本発明は履物および靴の中敷の断熱性および保温性の向上に関するものである。
従来、保温性を高めた靴の断熱材は合成スポンジ等で構成されて断熱性を保っているものがある(例えば、特許文献1参照)。
図12は、従来の超低温冷蔵庫用長靴の断面図である。図12において、靴の本体1は、フェルト2の外側に、繊維製の織布にゴムを合わせた外甲3とより成り、フェルト等の中底4とゴム製の靴底5が接着等によって取り付けられている。外側に引き出すことができる内装体6は、合成スポンジ等による断熱材7と、中敷8とから構成されている。この構成により、十分な保温力が得られ、内装体は引き出して乾燥できるというものである。
また、足を暖める靴の中敷として、遠赤外線の放射体とハニカム材を積層したものがある(例えば、特許文献2参照)。
図13は、従来の靴の中敷の断面図である。図13において、靴の中敷9は靴底形状に形成され、遠赤外線を放射する炭素繊維布10を中心とし、上側に化学繊維から成る保護材11、靴底側にハニカム材を断熱材12として積層し、炭素繊維布10と断熱材12との間に反射シート13を配設した積層構造となっている。これにより、靴内の暖房効果を達成するというものである。
特開平7−100003号公報 登録実用新案第3024325号公報
しかしながら、上記従来の構成では、靴や靴の中敷における断熱材として合成スポンジやハニカム材を用いていたが、合成スポンジの熱伝導率は一般に0.03W/m・K〜0.05W/m・K、ハニカム材の熱伝導率は0.1W/m・K程度であり、スキーやスノーボード等の冬季スポーツや寒冷地における使用においては断熱性能が低く、人体の発する体熱の保温や、外気による寒さを防ぐことが不充分であった。

依頼内容 :: 読解文のうち「従来、保温性を高めた靴の断熱」で始まり「を防ぐことが不充分であった。」で終わる部分を、「合成スポンジ」を「ウレタンフォーム」に置き換えて書き直してください。

データ項目 ::

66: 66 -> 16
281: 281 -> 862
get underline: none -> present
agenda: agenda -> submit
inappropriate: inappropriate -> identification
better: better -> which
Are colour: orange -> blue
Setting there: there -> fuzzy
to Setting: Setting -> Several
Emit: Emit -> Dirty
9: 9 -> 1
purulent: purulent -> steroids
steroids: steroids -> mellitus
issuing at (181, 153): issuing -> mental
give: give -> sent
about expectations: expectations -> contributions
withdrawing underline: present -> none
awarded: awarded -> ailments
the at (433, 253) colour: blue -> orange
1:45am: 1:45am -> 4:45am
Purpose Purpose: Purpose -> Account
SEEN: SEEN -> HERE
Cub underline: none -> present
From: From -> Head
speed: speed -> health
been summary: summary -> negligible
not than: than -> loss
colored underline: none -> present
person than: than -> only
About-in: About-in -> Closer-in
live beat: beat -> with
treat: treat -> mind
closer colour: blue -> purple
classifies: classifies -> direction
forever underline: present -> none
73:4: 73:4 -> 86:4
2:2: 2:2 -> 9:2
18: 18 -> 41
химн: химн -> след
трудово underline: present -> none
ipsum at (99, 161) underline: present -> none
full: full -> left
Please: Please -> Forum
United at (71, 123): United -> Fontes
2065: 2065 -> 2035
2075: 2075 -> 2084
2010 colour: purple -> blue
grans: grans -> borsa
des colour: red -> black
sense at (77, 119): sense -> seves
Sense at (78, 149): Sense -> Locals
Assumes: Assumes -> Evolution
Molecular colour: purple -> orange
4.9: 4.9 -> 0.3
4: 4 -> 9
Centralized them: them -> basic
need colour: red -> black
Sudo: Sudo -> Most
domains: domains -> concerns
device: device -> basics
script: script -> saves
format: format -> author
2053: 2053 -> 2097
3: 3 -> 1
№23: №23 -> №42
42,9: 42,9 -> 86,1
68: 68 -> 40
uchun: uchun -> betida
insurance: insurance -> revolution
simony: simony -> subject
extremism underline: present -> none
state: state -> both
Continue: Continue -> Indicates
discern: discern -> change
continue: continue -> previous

結果 ::
従来、保温性を高めた靴の断熱材はウレタンフォーム等で構成されて断熱性を保っているものがある(例えば、特許文献1参照)。
図12は、従来の超低温冷蔵庫用長靴の断面図である。図12において、靴の本体1は、フェルト2の外側に、繊維製の織布にゴムを合わせた外甲3とより成り、フェルト等の中底4とゴム製の靴底5が接着等によって取り付けられている。外側に引き出すことができる内装体6は、ウレタンフォーム等による断熱材7と、中敷8とから構成されている。この構成により、十分な保温力が得られ、内装体は引き出して乾燥できるというものである。
また、足を暖める靴の中敷として、遠赤外線の放射体とハニカム材を積層したものがある(例えば、特許文献2参照)。
図13は、従来の靴の中敷の断面図である。図13において、靴の中敷9は靴底形状に形成され、遠赤外線を放射する炭素繊維布10を中心とし、上側に化学繊維から成る保護材11、靴底側にハニカム材を断熱材12として積層し、炭素繊維布10と断熱材12との間に反射シート13を配設した積層構造となっている。これにより、靴内の暖房効果を達成するというものである。
特開平7−100003号公報 登録実用新案第3024325号公報
しかしながら、上記従来の構成では、靴や靴の中敷における断熱材としてウレタンフォームやハニカム材を用いていたが、ウレタンフォームの熱伝導率は一般に0.03W/m・K〜0.05W/m・K、ハニカム材の熱伝導率は0.1W/m・K程度であり、スキーやスノーボード等の冬季スポーツや寒冷地における使用においては断熱性能が低く、人体の発する体熱の保温や、外気による寒さを防ぐことが不充分であった。